[Stored items]
-- Opening Marker --

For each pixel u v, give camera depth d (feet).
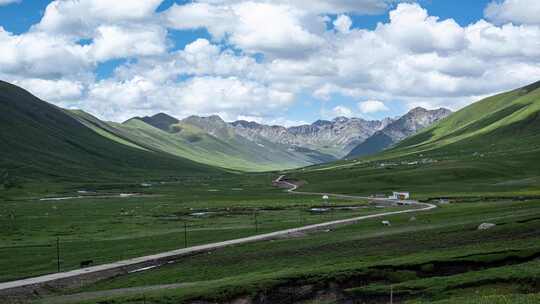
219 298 206.69
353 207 625.82
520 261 209.15
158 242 390.63
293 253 290.76
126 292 229.86
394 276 208.44
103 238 430.20
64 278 282.36
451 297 173.47
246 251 317.42
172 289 223.10
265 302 204.44
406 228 337.93
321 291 205.05
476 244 245.45
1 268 317.83
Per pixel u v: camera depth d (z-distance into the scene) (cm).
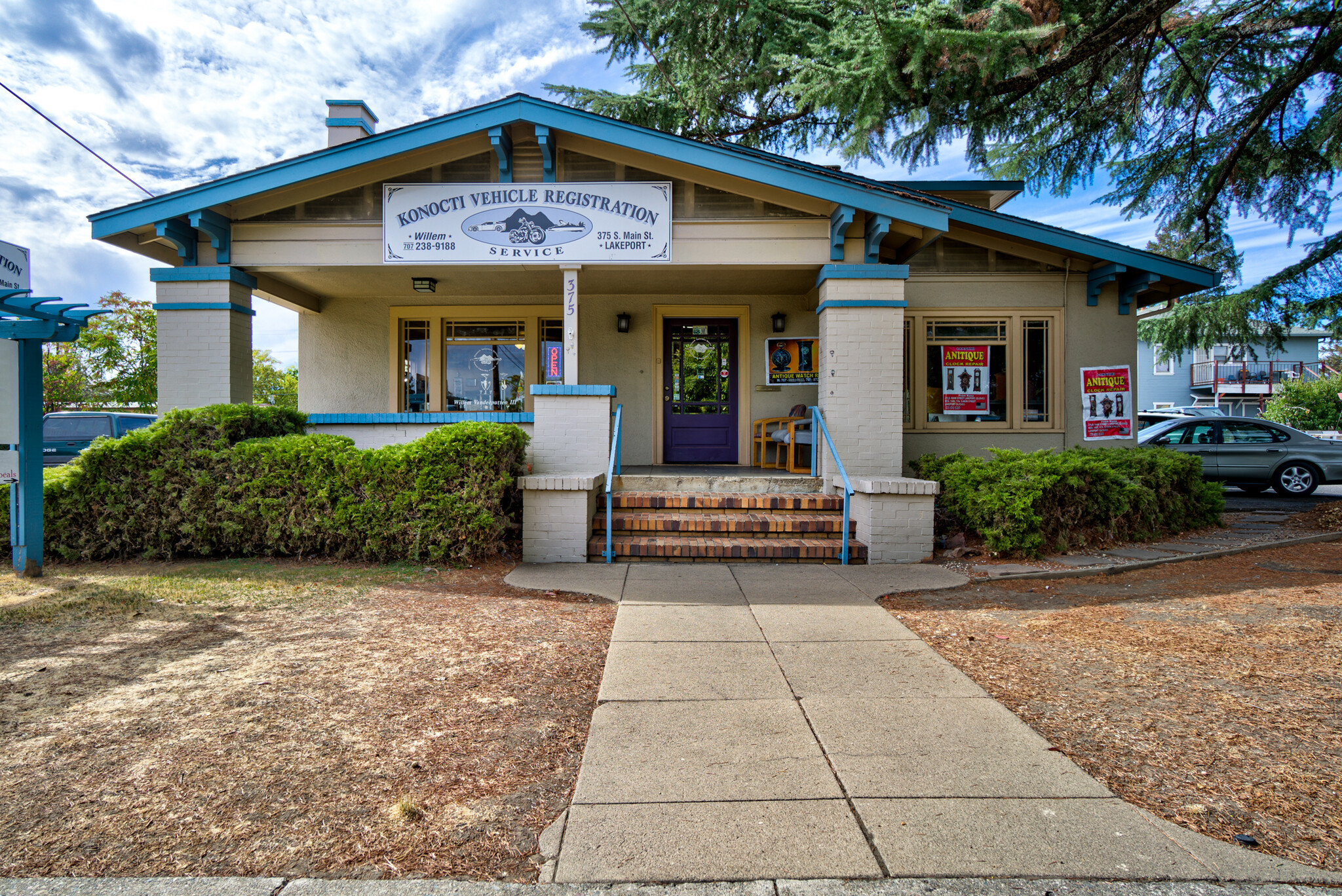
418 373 1023
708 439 1039
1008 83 1007
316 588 542
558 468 737
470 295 1004
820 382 775
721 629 441
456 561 629
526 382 1020
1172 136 1177
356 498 633
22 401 578
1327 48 937
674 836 221
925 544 652
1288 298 1114
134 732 293
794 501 730
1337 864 209
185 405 753
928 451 934
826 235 779
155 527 643
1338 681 353
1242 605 491
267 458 636
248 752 278
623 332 1023
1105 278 893
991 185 1004
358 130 937
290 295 924
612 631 442
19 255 555
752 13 1220
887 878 202
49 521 634
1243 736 295
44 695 330
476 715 316
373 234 771
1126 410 923
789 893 196
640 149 728
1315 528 812
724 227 777
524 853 216
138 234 786
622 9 1237
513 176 779
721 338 1042
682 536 687
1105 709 323
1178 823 230
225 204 735
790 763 268
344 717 311
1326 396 2462
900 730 298
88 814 234
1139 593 534
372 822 232
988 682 358
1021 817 232
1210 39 1069
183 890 197
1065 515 679
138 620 452
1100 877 203
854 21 903
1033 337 939
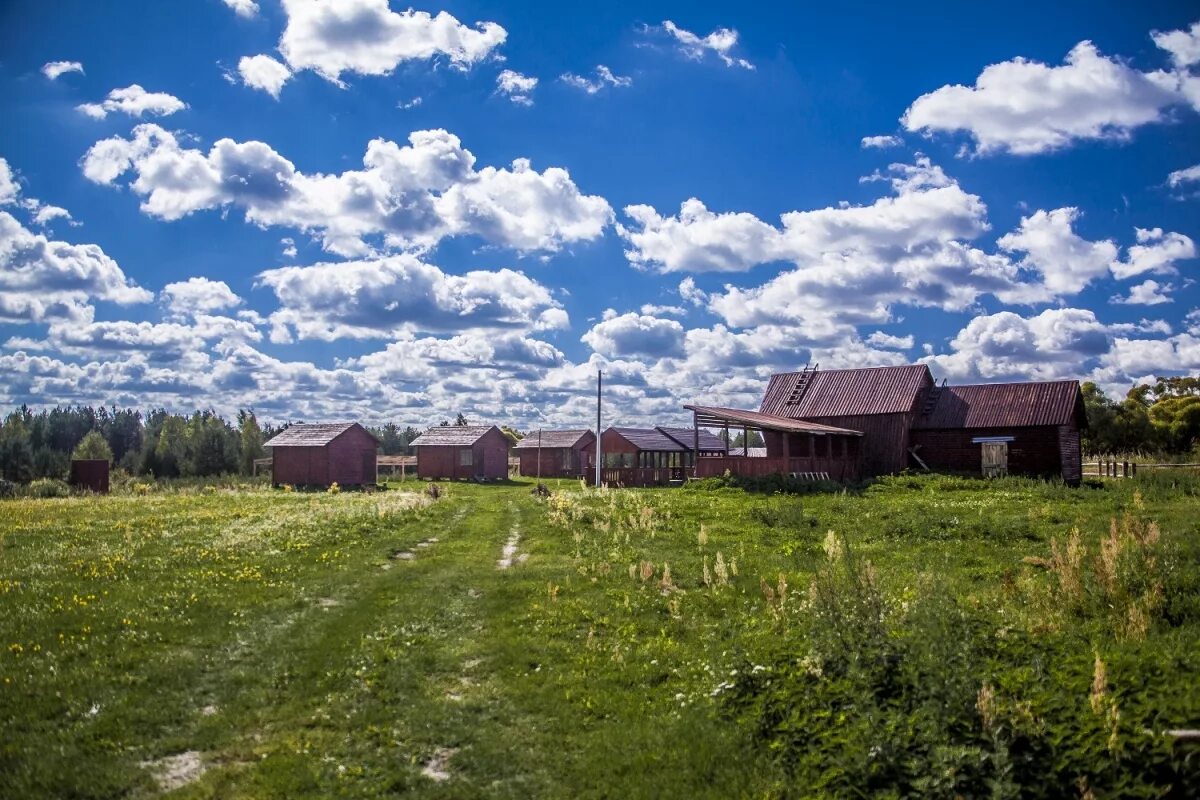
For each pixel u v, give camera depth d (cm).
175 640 1256
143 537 2395
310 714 974
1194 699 678
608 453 6931
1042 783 619
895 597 1305
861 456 5022
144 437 9356
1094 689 682
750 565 1828
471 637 1319
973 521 2322
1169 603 1141
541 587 1670
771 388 5628
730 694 913
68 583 1638
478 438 7431
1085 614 1134
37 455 7219
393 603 1559
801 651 982
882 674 838
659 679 1084
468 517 3372
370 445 6569
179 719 955
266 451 8456
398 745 891
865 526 2414
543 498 4234
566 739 901
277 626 1371
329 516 3027
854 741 713
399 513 3228
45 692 1013
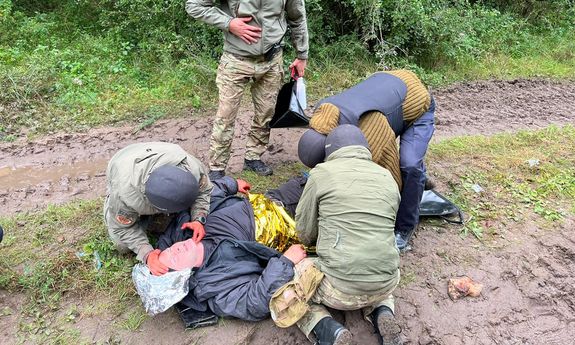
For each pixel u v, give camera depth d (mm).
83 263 3240
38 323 2869
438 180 4395
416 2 6664
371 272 2578
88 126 5117
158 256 2891
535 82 7156
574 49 8367
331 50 6859
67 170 4398
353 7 6945
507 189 4309
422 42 7129
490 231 3801
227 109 3816
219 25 3559
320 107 3031
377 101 3066
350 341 2729
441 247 3619
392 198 2656
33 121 5086
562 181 4430
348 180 2609
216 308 2875
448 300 3221
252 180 4254
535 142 5215
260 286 2781
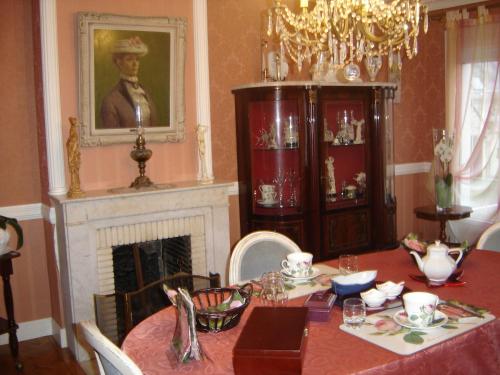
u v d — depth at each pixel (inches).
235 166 167.2
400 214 210.1
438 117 209.9
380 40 93.0
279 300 78.9
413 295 69.4
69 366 129.6
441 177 184.1
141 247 149.5
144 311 127.9
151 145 145.9
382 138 173.2
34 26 134.8
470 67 188.9
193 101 150.6
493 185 185.9
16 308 143.4
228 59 162.2
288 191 162.1
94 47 132.1
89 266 130.3
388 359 60.9
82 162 136.9
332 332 69.0
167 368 62.4
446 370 64.7
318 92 158.6
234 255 100.7
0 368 129.4
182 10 145.9
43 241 145.0
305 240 161.5
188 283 137.4
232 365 62.2
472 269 94.3
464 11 187.2
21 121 139.0
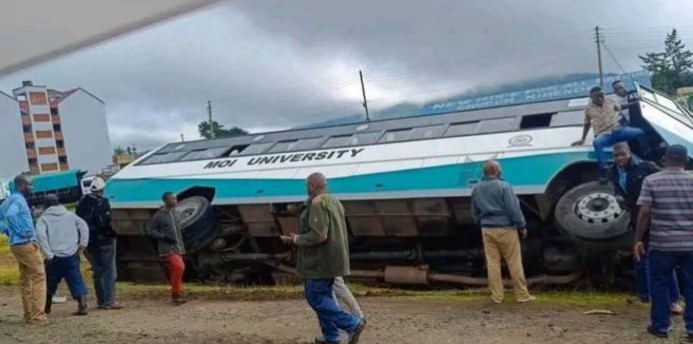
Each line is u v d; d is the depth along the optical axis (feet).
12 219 27.81
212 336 24.30
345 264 20.59
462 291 33.53
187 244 40.73
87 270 50.16
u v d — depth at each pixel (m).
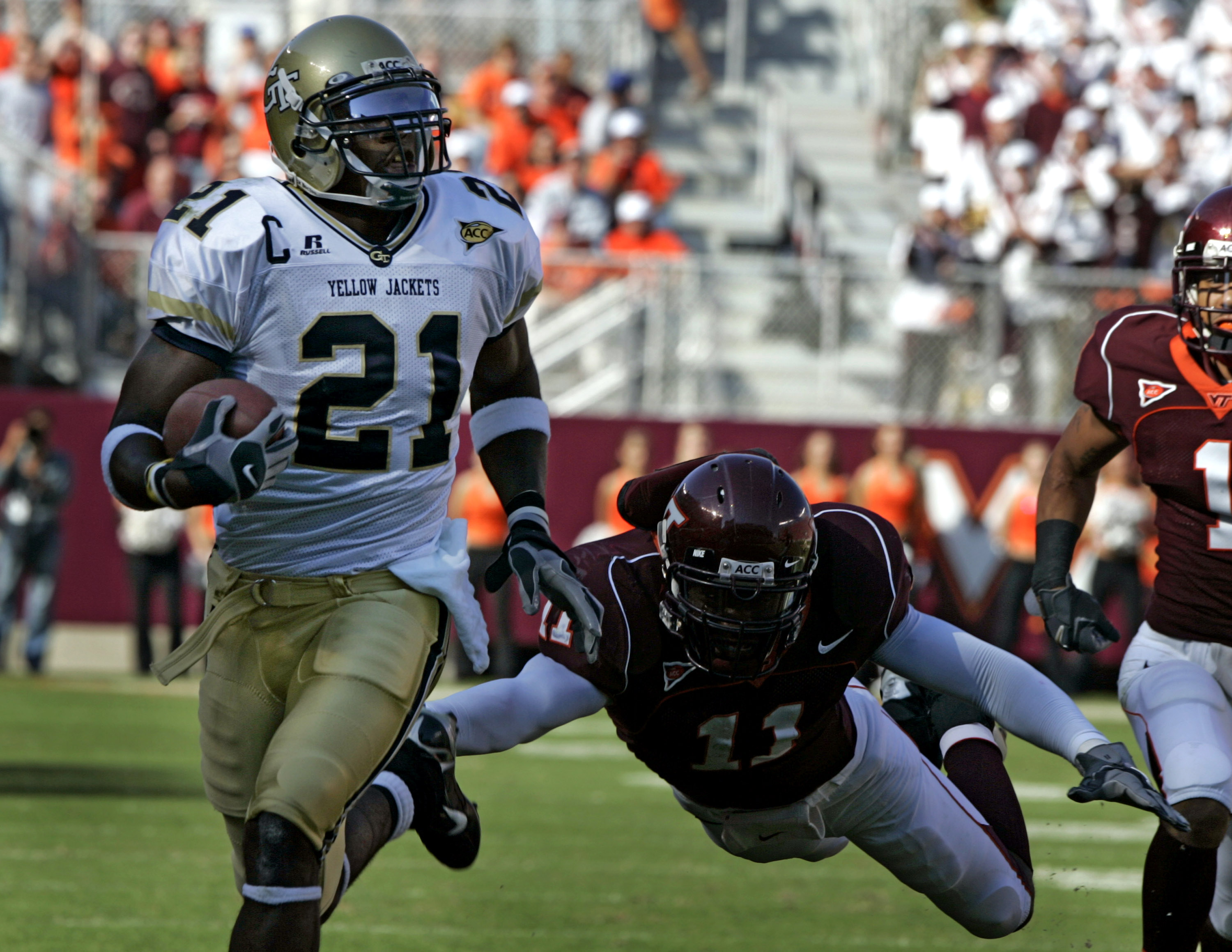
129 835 19.62
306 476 9.80
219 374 9.71
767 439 37.88
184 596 38.78
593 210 41.22
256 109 42.88
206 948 14.27
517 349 10.93
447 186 10.31
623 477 37.34
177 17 43.66
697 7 52.12
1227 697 12.33
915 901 17.42
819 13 52.78
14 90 41.41
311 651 10.01
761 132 49.88
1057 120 42.12
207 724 10.24
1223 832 11.48
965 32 41.88
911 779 11.44
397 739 9.88
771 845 11.82
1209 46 44.84
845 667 10.89
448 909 16.42
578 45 46.22
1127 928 16.19
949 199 40.09
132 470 9.15
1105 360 12.47
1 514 36.78
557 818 22.17
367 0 44.81
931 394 38.31
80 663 38.72
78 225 38.84
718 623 10.13
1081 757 10.63
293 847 9.24
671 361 38.38
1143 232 40.84
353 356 9.70
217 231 9.54
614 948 14.86
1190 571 12.23
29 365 38.47
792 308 38.62
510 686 10.65
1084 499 12.84
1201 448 12.00
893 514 35.88
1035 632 37.44
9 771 24.02
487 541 35.47
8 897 16.16
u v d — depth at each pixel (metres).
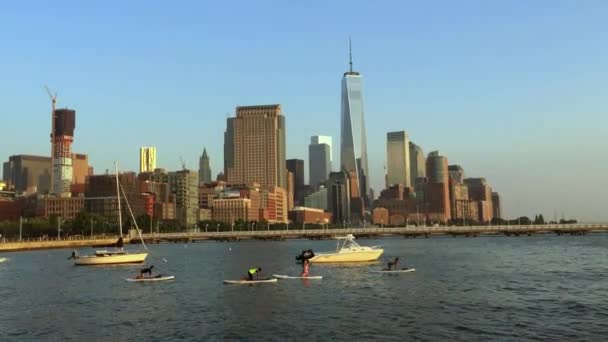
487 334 45.44
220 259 145.12
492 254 151.12
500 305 59.09
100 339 45.66
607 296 64.88
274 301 63.28
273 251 192.50
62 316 56.12
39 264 133.50
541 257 134.88
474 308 57.34
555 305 58.81
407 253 160.62
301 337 45.12
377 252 120.38
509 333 45.75
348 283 79.56
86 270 112.62
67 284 85.19
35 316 56.44
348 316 53.59
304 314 54.94
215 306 60.38
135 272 105.50
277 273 97.50
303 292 70.44
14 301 67.38
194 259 146.25
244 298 65.88
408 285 76.81
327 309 57.59
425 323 49.88
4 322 53.47
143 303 63.47
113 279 91.25
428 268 103.81
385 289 72.75
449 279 84.12
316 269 103.69
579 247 185.88
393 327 48.38
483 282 80.00
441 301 62.09
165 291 73.44
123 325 51.00
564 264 111.75
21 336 47.28
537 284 77.19
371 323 50.16
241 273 99.25
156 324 51.16
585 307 57.34
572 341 43.06
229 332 47.31
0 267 125.12
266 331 47.50
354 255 119.56
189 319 53.25
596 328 47.41
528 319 51.34
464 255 147.88
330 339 44.31
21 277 98.56
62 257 165.38
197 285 79.44
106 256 127.25
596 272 93.69
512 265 110.50
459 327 48.09
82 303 64.56
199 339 45.00
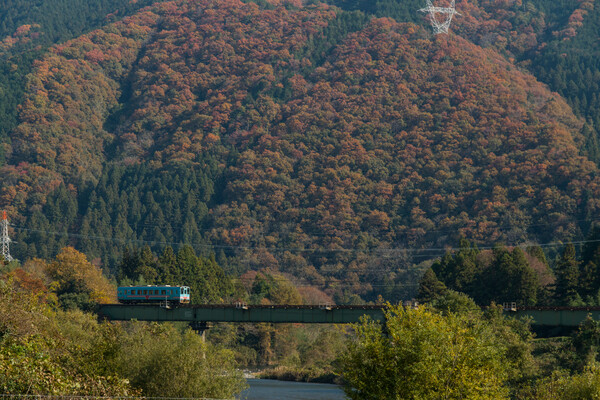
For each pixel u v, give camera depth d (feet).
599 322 484.33
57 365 206.59
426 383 185.26
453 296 561.02
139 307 643.04
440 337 188.24
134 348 276.21
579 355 466.70
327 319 582.35
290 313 594.65
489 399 187.83
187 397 265.34
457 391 185.26
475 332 193.26
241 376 316.19
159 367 266.57
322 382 622.13
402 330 192.13
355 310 574.56
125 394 217.97
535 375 414.62
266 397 471.21
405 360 190.19
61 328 308.40
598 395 255.70
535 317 524.52
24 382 185.57
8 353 190.19
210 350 306.96
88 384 209.97
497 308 531.50
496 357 190.08
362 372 193.47
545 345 495.82
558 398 269.23
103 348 250.57
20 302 227.20
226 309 615.98
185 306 629.51
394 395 189.06
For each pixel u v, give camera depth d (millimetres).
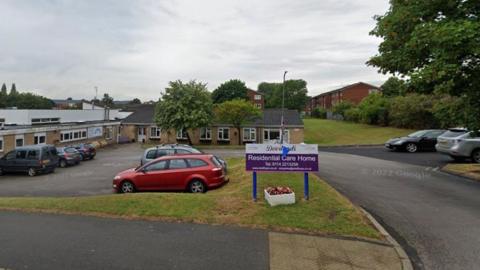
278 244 6305
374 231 6766
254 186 8523
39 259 5820
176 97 39062
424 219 7652
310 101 111688
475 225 7238
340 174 13469
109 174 19562
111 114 53781
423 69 11125
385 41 14125
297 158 8469
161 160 12680
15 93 92062
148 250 6148
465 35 9766
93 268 5477
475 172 12938
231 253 5965
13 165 21281
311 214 7570
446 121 13750
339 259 5695
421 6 12445
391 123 47062
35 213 8500
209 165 12312
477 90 11633
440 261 5648
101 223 7648
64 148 25734
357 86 80000
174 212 8070
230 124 43750
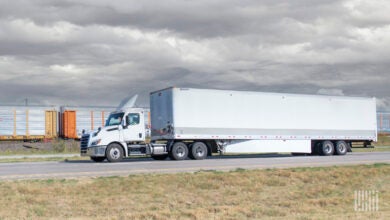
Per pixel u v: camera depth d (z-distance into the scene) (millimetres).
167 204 15008
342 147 34062
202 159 29219
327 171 20672
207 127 29391
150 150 28453
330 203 15312
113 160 27328
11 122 48562
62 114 51375
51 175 19312
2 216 12891
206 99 29453
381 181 19500
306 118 32531
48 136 50250
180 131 28688
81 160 29562
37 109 50062
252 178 18844
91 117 52125
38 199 14820
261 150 31094
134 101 28594
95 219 12641
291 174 19703
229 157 31781
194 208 14406
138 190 16547
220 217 13156
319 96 33094
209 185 17500
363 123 34719
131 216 13023
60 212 13719
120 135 27719
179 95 28766
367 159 28328
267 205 15148
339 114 33781
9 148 43219
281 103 31750
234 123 30156
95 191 16188
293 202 15367
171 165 24047
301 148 32250
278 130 31547
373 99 35250
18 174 19703
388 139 56656
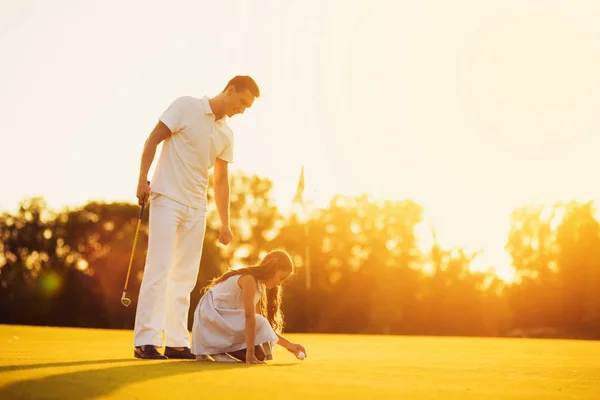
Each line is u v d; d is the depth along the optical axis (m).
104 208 42.03
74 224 41.97
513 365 4.34
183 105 4.82
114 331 13.47
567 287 39.97
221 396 2.30
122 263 40.81
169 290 4.82
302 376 3.07
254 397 2.29
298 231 44.16
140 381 2.67
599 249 39.56
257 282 4.34
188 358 4.75
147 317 4.56
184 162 4.80
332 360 4.61
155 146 4.76
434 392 2.56
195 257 4.91
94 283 41.19
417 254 44.97
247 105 4.96
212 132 4.91
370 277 44.56
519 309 41.16
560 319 40.22
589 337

-- Closing Marker --

▶ **DESCRIPTION OF THE TASK**: Repeat precisely the lines of the data starting at the one containing "298 231 44.16", last line included.

▶ **RESULT OF THIS EXERCISE**:
298 231 44.16
140 381 2.67
599 249 39.56
257 282 4.34
188 358 4.75
147 317 4.56
184 162 4.80
332 360 4.61
155 146 4.76
434 392 2.56
195 257 4.91
94 283 41.19
417 254 44.97
247 105 4.96
212 132 4.91
370 277 44.56
519 309 41.16
560 319 40.22
589 337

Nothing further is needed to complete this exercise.